– Veteran singer turned pastor Lebarty reveals how his celebrity lifestyle affected his marriage of 33 years
– Lebarty says he had it rough in his marriage of 33 years with his wife suffering for it
– He says he saw his wife as a hindrance to his musical career
Famous singer turned pastor Felix Lebarty
Veteran singer who has been married for 33 years reveals how he abandoned his marriage because of fame. Self-acclaimed Lover Boy, Felix Lebarty, who is now a pastor shot into limelight in the 80s with his debut album Lover Boy.
He is a living testimony of how not to live a life of celebrity. and how fame brings women and it effects on celebrity marriages. Lebarty has 17 children from several women this is when you call 2Baba Idibia’s experience as child’s play.

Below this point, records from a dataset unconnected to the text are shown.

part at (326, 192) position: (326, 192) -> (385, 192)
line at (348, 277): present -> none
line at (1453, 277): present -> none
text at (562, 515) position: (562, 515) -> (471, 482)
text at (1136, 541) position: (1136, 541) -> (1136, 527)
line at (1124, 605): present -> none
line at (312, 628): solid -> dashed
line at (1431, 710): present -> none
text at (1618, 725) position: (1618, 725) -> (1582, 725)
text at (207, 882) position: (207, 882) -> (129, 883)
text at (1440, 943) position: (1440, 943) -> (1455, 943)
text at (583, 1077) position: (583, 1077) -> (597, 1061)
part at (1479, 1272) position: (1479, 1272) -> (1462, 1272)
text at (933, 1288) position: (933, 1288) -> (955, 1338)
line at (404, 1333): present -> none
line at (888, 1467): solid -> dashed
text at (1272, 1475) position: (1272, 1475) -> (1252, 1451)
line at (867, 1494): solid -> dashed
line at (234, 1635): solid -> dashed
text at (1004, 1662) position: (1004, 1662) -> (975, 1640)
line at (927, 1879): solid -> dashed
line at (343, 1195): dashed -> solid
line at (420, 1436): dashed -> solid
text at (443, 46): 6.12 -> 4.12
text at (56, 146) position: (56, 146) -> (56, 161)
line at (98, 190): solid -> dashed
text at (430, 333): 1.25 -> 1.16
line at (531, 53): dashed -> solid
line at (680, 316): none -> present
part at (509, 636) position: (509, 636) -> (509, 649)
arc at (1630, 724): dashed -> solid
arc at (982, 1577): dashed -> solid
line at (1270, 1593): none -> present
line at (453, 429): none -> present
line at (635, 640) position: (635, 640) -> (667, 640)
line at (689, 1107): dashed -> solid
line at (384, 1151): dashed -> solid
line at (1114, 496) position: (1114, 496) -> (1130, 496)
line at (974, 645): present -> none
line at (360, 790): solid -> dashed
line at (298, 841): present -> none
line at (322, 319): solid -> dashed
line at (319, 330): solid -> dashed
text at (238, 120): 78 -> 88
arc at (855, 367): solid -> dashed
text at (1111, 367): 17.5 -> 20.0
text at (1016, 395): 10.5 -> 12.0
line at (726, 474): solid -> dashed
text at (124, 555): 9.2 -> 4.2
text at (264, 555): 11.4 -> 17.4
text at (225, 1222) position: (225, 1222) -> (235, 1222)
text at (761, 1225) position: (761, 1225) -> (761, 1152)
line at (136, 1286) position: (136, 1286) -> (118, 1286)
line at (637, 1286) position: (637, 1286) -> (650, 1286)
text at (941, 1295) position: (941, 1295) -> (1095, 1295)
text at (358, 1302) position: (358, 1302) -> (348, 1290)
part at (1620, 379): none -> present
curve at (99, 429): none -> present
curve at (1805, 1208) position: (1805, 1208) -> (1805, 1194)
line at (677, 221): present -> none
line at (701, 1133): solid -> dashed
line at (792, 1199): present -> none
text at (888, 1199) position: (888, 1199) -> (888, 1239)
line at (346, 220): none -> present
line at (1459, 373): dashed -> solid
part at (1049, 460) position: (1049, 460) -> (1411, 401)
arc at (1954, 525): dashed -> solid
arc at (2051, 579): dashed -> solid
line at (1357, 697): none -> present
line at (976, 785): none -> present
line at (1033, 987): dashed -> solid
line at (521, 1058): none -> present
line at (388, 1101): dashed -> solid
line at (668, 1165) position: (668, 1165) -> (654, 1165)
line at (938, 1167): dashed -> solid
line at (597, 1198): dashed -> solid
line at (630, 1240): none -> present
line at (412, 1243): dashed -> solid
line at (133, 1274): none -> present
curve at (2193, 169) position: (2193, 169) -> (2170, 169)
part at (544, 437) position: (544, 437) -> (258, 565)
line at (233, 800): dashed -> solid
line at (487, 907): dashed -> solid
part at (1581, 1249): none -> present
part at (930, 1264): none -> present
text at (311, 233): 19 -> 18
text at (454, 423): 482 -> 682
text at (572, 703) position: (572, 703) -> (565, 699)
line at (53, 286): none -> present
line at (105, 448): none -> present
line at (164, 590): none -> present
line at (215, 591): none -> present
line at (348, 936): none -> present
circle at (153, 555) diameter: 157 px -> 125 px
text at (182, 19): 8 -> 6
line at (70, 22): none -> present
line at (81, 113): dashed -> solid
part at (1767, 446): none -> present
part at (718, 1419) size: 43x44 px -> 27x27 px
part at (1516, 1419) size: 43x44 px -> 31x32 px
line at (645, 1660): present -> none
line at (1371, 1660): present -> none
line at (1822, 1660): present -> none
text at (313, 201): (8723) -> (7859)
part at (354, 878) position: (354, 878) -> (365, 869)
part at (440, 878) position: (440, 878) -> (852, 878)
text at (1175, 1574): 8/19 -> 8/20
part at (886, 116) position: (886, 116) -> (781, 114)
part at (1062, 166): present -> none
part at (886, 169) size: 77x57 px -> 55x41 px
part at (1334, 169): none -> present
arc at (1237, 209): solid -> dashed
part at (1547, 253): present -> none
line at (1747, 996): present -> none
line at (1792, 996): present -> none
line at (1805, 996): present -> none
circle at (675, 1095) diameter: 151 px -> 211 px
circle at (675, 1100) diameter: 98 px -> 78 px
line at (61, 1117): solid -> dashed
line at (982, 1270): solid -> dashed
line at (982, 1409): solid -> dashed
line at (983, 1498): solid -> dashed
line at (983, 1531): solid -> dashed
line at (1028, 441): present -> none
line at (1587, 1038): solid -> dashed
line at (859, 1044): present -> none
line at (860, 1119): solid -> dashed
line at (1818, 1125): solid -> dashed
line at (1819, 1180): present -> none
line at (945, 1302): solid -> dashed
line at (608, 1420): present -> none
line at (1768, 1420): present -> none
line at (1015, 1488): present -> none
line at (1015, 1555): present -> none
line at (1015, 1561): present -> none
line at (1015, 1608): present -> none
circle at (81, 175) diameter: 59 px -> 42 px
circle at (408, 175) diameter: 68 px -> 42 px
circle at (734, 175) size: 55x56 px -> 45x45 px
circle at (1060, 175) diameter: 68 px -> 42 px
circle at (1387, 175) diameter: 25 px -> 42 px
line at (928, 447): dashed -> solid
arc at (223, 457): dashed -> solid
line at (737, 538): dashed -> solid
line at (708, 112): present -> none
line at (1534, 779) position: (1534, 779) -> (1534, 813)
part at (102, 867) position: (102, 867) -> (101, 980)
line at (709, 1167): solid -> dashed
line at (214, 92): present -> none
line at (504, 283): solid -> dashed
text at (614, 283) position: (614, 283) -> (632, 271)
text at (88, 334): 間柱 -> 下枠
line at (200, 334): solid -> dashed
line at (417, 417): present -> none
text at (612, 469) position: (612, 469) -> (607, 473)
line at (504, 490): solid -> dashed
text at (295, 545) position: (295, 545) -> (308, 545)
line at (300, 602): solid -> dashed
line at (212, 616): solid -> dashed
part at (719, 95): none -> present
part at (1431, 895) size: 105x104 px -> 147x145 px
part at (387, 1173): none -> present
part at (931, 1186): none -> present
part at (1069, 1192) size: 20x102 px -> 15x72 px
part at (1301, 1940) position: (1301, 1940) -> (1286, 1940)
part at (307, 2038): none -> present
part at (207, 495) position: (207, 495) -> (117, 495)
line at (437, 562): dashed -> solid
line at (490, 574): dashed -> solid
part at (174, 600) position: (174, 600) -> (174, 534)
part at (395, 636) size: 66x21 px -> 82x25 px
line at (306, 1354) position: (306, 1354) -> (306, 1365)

Have you enjoyed your marriage?
I would say my marriage has been on and off for the past 17 years. But I started enjoying it recently when I started understanding what marriage stands for. For some of us, when we got married, we don’t understand the meaning of marriage and the kind of institution we were getting into. So, a lot of us go into marriage out of lust. But when you now understand the spiritual value of marriage, it’s something that is so beautiful. When you are involved in it, it means that you are complete as a man. Marriage is a beautiful thing to experience by everyone. God cannot bless you when you are not complete.
What happened in the 17 years of your marriage?
During the first few years of my marriage, I was walking in the flesh. Perhaps, I was not a reliable person. When you are walking in the flesh, you see your wife as a hindrance or somebody that has come to disturb your life. You don’t actually like it. But by the time you begin to appreciate the spiritual value of marriage, you now begin to see her as your better half. You will appreciate the fact that she has come to fulfill your destiny. But why I said we have been off and on is because when we got married, we started raising children immediately. And it was myriad of problems all through. Problems because of lack of trust, seeing her as one’s slave, maltreating her because of the African setting. That was the ugly experience I had then. When I travelled with her to the United States, it was a whole lot of problems and I left her for almost five years. After five years, we came together again and that was when we had our last child. Thereafter, we separated again for about four years before we finally reconciled now. But this time, we had to do court marriage and, after that, I started enjoying my marriage. Though she’s based abroad, I am enjoying every bit of it now. Marriage is not a bed of roses, but it’s something that you really need God’s guidance and direction to sustain.
When I was ruling the airwaves in the 80s?
Marriage to me then was like a hindrance. It was like a burden to me. There was lack of understanding and respect for one’s partner. Though you are married, you are not faithful to your wife. That’s a dangerous practice that can destroy any marriage, it’s spiritual blindness.